The current mythology of the algorithm is that it is making the world smarter, more efficient, and better informed. That trickles down to our personal mythology about how we are smarter, more efficient, and better informed for living in the era of the algorithm. And still one level further down, that trickles into our behavior. As our belief in the mythology of the algorithm grows stronger, we accept more and more recommendations.
It's not that the mythology is necessarily true, however, argues technologist Jaron Lanier this month in the culture magazine Edge. Despite the fact that we behave as though the mythology is real, Lanier makes more than a few insightful points about distinguishing between the function of an algorithm and the mythology of it.
The function of an algorithm is the real thing it does.
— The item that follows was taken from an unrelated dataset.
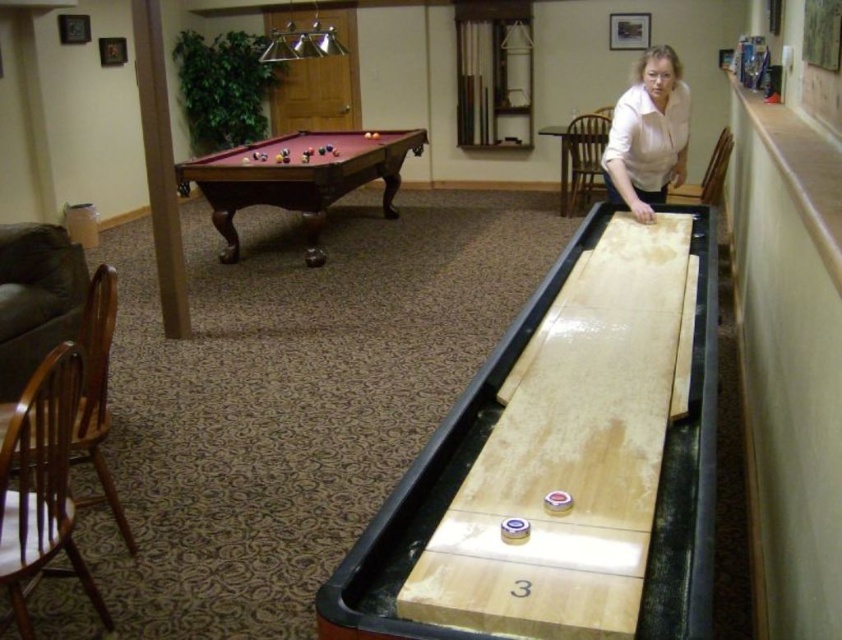
You are standing at the entrance of the recreational room and want to place a new pool table in the same location as the existing light brown wood billiard table at center. What are the coordinates where you should position it?

The light brown wood billiard table at center is located at point (430, 486), so you should position the new pool table at those coordinates to match the existing setup.

You are a delivery person trying to bring a large package through the doorway near the mahogany wood billiard table at left. The package is as wide as the white smooth shirt at upper right. Will the package fit through the doorway?

The mahogany wood billiard table at left is wider than the white smooth shirt at upper right. Since the package is as wide as the white smooth shirt at upper right, it should fit through the doorway as the table itself is positioned near the doorway and its greater width implies the doorway is at least that wide.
For example, the Face++ algorithms for facial recognition combine facial recognition with if/then triggers that allow users to create actions that respond to recognized images. A store owner could use the technology to id VIPs in the store and to activate exclusive experiences.
The mythology of an algorithm is what it will do. Some of these mythologies currently include smart cities and redesigned bodies. These are the stories that fuel the conversations about The Internet of Things, where everything will be smarter, cheaper, greener, and healthier if we continue our love for algorithms.
The flip side is a radical letdown when the myth doesn't materialize out of the love. Think about how often we feel pumped while watching clips on YouTube, only to hit a recommend that's a total dud. It's like a slap in the face.
As media and mythology begin to sideswipe one another through the story of the algorithm, it's an interesting moment to ask a chicken-or-the-egg question about the media you run: can it deliver on the myths your algorithms are creating? Or will your myths collapse on themselves?